We got to wondering about the guy who did the story. He needed to talk to a general, and he needed to talk to someone keeping the stats. Who could say 70% of the deaths were coalition forces? How did they come up with that figure?


Who’s keeping score? A statistician! A person could go to Iraq, get stationed in Baghdad’s Green Zone, and keep stats on the war. A political appointee. A desk job. No house-to-house search missions like all those other poor, miserable, terrified sons and daughters of someone’s pact on America.

You’d have the figures on insurgent deaths, the civilian deaths, the US deaths, the accidental deaths, the friendly fire deaths, the percentages, how many guys pulled two tours, and all that other on and-off-the-record double-amputee post-humous stuff they never tell honestly and straightforward to the families or American public.

Like they say, you can get statistics to say anything you want them to say.

Senate Finance, Senate Armed Services Committee…Human Rights Watch...the UN...all other sorts of important people would be making evaluations and decisions, based upon your work. Elections could be swung, Saddam could be hung, nations could rise and fall…


And when he asked about the coffins, the general raised his finger to his lips and shook his head, mouthing the words, in a barely audible secret whisper, Oh no, Son. We don’t say anything about the coffins.”
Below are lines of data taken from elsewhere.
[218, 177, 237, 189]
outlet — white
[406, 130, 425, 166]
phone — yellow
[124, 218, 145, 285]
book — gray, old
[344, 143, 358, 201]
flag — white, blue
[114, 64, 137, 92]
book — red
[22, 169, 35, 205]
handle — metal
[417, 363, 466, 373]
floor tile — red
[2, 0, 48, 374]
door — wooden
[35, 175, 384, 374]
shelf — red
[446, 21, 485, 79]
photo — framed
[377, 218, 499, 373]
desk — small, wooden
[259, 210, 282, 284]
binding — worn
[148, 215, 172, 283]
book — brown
The reporter looked up slowly from his notes, mouth hanging open for a second, staring at the general, his pencil falling from his hand unconsciously and dropping on the desk.
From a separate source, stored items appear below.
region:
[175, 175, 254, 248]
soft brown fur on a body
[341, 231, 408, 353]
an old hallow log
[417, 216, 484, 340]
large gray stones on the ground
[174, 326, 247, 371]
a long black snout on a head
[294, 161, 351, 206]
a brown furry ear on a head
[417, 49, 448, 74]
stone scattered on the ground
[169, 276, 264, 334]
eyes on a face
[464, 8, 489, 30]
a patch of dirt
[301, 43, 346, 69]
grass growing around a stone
“Are we winning?” he asked.

“Yes,” said the General.

“How can you tell?”

The General gazed out the window. “You can tell,” he said.

_____


As we headed north on Slim Buttes road toward Oglala, my passenger asked why I was driving on the left-hand side of the road.

“The road’s in better shape on this side.”

We drove in silence until we approached a small rise, and he asked, “What if there’s someone coming the other way?”

“There’s not,” I told him.

“How can you tell?” he asked.

I looked up the hill. Blue sky all around. “You can tell,” I told him.